Affaire Cité Fadia : les dérives médiatiques inquiètent La réorganisation du secteur de la presse et la traque des influenceurs ,chroniqueurs amateurs s'impose

Aujourd’hui, beaucoup de Sénégalais ne comprennent plus cette vaste campagne de désinformation, d’intoxication et de manipulation qui pollue l’espace public.

Entre certains médias classiques, des réseaux sociaux devenus incontrôlables et des influenceurs aux propos parfois irresponsables, notre démocratie subit une pression inquiétante.

Il est temps de réorganiser le secteur des médias, d’engager des réformes profondes du Code de la presse et de revoir certaines limites liées à la liberté d’expression, afin de protéger les citoyens contre les abus, les insultes, les manipulations et les fausses informations.

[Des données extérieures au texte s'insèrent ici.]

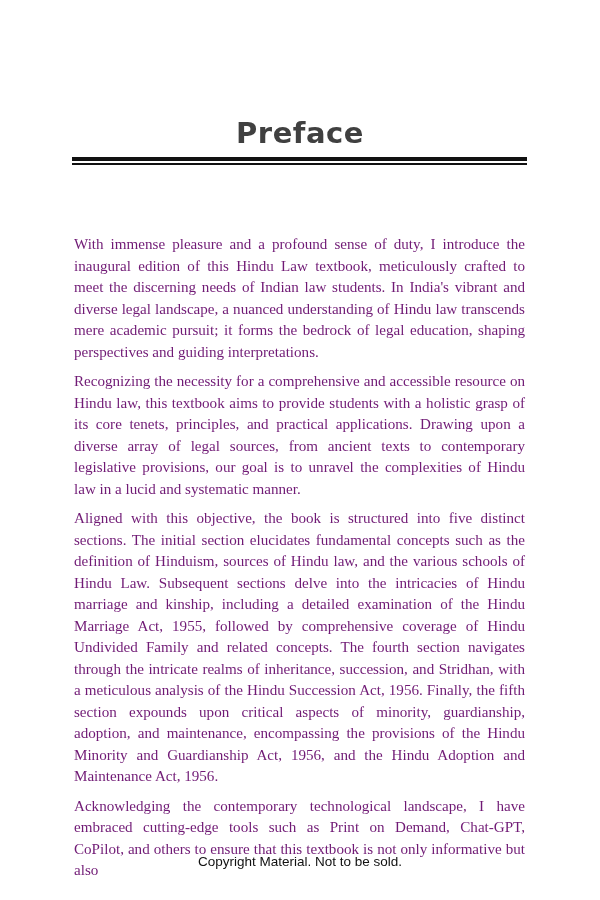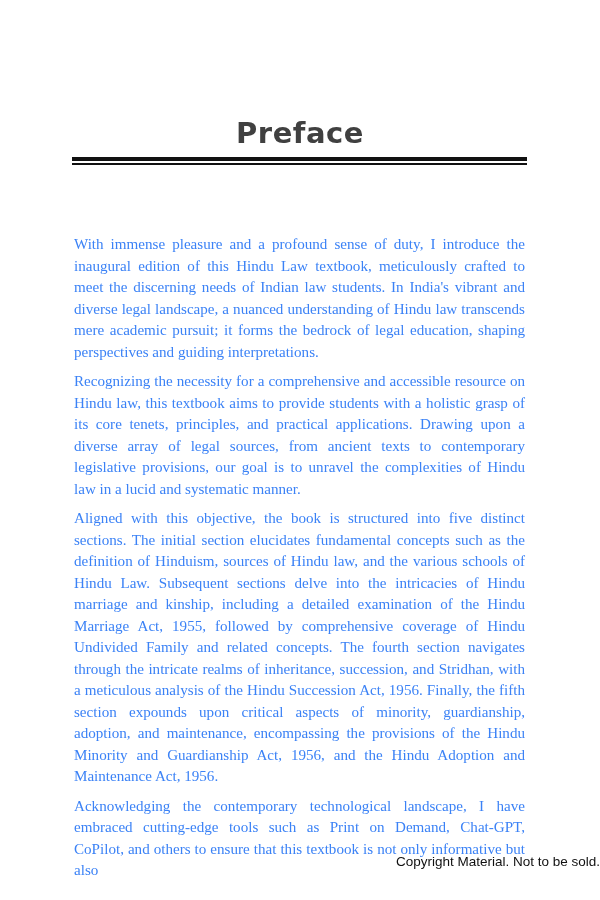--- a/index.html
+++ b/index.html
@@ -6,25 +6,25 @@
   body { width: 600px; height: 900px; position: relative; overflow: hidden; }
   .title {
     position: absolute; left: 0; width: 600px; top: 116px;
     text-align: center; font-family: "DejaVu Sans", sans-serif; font-weight: bold;
     font-size: 29px; color: #404040; letter-spacing: 0.5px;
   }
   .rule-thick { position: absolute; left: 72px; width: 455px; top: 157px; height: 4px; background: #111; }
   .rule-thin { position: absolute; left: 72px; width: 455px; top: 163px; height: 2px; background: #111; }
   .body-text {
     position: absolute; left: 74px; width: 451px; top: 234px;
-    font-family: "Liberation Serif", serif; font-size: 15.1px; line-height: 21.5px; color: #3b82f6;
+    font-family: "Liberation Serif", serif; font-size: 15.1px; line-height: 21.5px; color: #701a75;
   }
   .body-text p { margin: 0 0 8px 0; text-align: justify; }
   .footer {
-    position: absolute; left: 0; width: 600px; top: 854px; text-align: right;
+    position: absolute; left: 0; width: 600px; top: 854px; text-align: center;
     font-family: "Liberation Sans", sans-serif; font-size: 13.5px; color: #111;
   }
 </style>
 </head>
 <body>
 
 <h1 class="title" style="margin:0;">Preface</h1>
 <div class="rule-thick"></div>
 <div class="rule-thin"></div>
 

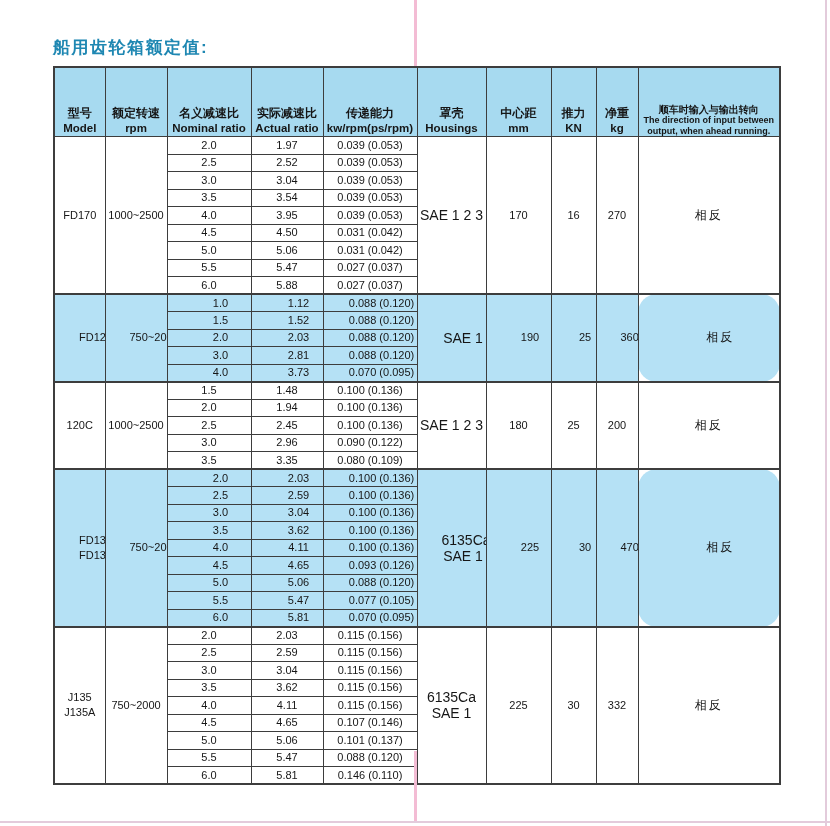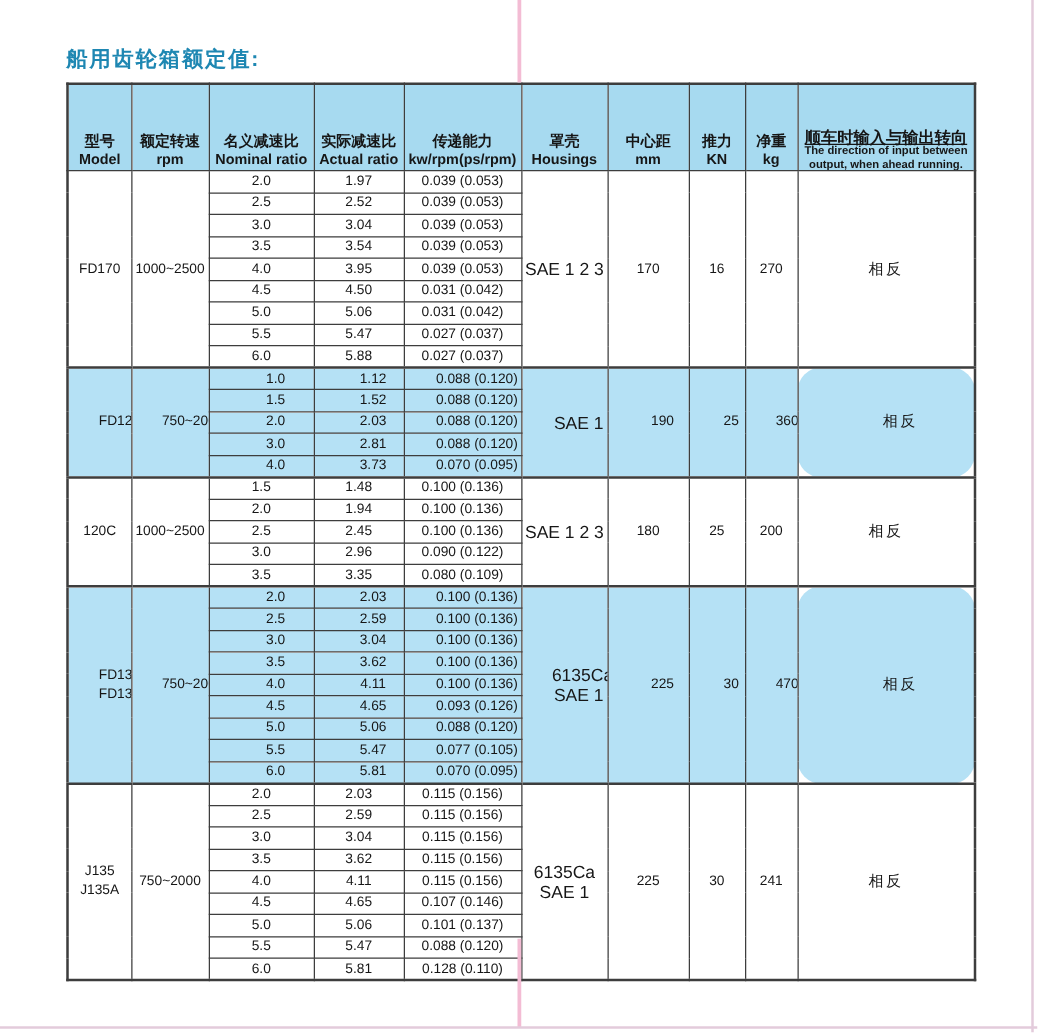--- a/index.html
+++ b/index.html
@@ -24,21 +24,21 @@
     text-align:center; vertical-align:middle;
     padding:0 1px; color:#161616; overflow:hidden;
   }
   thead th {
     background:var(--header-bg, #a7daf0);
     height:34px; font-weight:bold;
     border-bottom:2px solid var(--border-color, #3d3d3d);
   }
   thead th .zh { font-size:12px; line-height:15px;margin-top:36px; }
   thead th .en { font-size:11.5px; line-height:14px; }
-  thead th.small-hdr .zh { font-size:13px; line-height:11px;text-decoration:underline; }
+  thead th.small-hdr .zh { font-size:10px; line-height:11px; }
   thead th.small-hdr .en { font-size:9px; line-height:10.5px; font-weight:bold; }
   tbody tr { height:17.5px; }
   tbody td { font-size:11px; line-height:13px; background:#ffffff; }
   tbody tr.hl td { background:var(--highlight-bg, #b5e1f5);padding-left:24px; }
   tbody tr.group-start td { border-top:2px solid var(--border-color, #3d3d3d); }
   td.model-cell, td.rpm-cell { font-size:11px; line-height:15px; }
   td.housings-cell { font-size:14px; line-height:16px; }
   td.dir-cell { font-size:12px; color:#333333; letter-spacing:2px;border-radius:19px; }
   
   col.c0{width:51px} col.c1{width:62px} col.c2{width:84px} col.c3{width:72px}
@@ -285,21 +285,21 @@
         </tr>
         <tr class="group-start">
           <td rowspan="9" class="model-cell"><span>J135</span><br><span>J135A</span></td>
           <td rowspan="9" class="rpm-cell">750~2000</td>
           <td>2.0</td>
           <td>2.03</td>
           <td>0.115 (0.156)</td>
           <td rowspan="9" class="housings-cell"><span>6135Ca</span><br><span>SAE 1</span></td>
           <td rowspan="9">225</td>
           <td rowspan="9">30</td>
-          <td rowspan="9">241</td>
+          <td rowspan="9">332</td>
           <td rowspan="9" class="dir-cell">相反</td>
         </tr>
         <tr class="">
           <td>2.5</td>
           <td>2.59</td>
           <td>0.115 (0.156)</td>
         </tr>
         <tr class="">
           <td>3.0</td>
           <td>3.04</td>
@@ -326,21 +326,21 @@
           <td>0.101 (0.137)</td>
         </tr>
         <tr class="">
           <td>5.5</td>
           <td>5.47</td>
           <td>0.088 (0.120)</td>
         </tr>
         <tr class="">
           <td>6.0</td>
           <td>5.81</td>
-          <td>0.128 (0.110)</td>
+          <td>0.146 (0.110)</td>
         </tr>
       </tbody>
   </table>
 </div>
 
 <div class="fold-mark-v fold-top"></div>
 <div class="fold-mark-v fold-bottom"></div>
 <div class="edge-mark-v"></div>
 <div class="edge-mark-h"></div>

Les comptes fictifs sur les réseaux sociaux, certains chroniqueurs improvisés et influenceurs basés au Sénégal ou à l’étranger participent souvent à un climat malsain, où les débats sérieux sont remplacés par des polémiques infantiles et des attaques personnelles qui ternissent l’image du pays.

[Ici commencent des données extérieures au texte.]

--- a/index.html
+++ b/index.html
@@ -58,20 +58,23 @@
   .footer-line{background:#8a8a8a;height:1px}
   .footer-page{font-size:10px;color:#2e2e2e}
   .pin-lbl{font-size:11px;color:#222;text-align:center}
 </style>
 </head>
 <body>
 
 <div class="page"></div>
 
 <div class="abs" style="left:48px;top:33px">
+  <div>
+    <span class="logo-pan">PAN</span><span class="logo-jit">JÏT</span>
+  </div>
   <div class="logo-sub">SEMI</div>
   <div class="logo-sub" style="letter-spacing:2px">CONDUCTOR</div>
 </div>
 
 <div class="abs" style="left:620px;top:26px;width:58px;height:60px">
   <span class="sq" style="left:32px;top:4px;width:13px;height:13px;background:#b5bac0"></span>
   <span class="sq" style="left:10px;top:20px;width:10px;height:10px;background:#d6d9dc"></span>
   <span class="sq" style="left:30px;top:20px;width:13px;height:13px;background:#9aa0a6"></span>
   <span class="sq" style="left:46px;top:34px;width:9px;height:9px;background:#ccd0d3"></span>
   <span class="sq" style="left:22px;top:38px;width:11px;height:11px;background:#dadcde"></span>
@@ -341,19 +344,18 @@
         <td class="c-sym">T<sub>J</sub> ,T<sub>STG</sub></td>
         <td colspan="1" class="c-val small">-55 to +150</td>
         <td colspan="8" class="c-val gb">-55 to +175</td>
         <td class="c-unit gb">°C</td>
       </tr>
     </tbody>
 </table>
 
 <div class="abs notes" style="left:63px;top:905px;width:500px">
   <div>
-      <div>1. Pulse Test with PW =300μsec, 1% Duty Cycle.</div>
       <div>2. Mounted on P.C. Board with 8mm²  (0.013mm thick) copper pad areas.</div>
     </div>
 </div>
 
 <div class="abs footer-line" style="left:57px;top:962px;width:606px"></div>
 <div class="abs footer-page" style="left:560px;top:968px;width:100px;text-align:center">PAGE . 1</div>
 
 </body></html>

Aujourd’hui, le CORED ainsi que les organes compétents doivent sortir de leur mutisme. Leur rôle ne doit pas se limiter à l’observation silencieuse des dérives médiatiques. Les doyens expérimentés du journalisme sénégalais doivent également prendre leurs responsabilités afin de sauver la crédibilité du journalisme professionnel.

Pourquoi un tel silence face à ces excès médiatiques devenus quotidiens ?

Le Sénégal a longtemps été considéré comme une vitrine de la démocratie en Afrique, avec des journalistes, éditorialistes et chroniqueurs formés dans de grandes écoles et respectés à travers le continent. Malheureusement, certains traitements de l’information aujourd’hui exposent notre pays au ridicule et à l’humiliation devant l’opinion internationale.

La honte grandit. Le ridicule ne tue peut-être pas, mais il détruit progressivement la crédibilité de nos institutions médiatiques.

État, députés, CORED, responsables des organes de presse crédibles, citoyens et élites intellectuelles : le silence face aux dérives médiatiques devient préoccupant.

L’énervement gagne les populations, les cœurs sont meurtris et la haine viscérale commence dangereusement à s’installer dans les esprits.

Il est urgent de revenir à la raison et de corriger rapidement ce fléau qui gangrène certains médias classiques ainsi que les réseaux sociaux, où des influenceurs et chroniqueurs amateurs occupent désormais l’espace au détriment du professionnalisme.

Réformer le Code de la presse et encadrer les réseaux sociaux : une priorité nationale

Les autorités compétentes ainsi que les députés sont interpellés afin d’apporter des solutions concrètes pour stopper cette dérive avant qu’elle ne fragilise davantage notre cohésion nationale.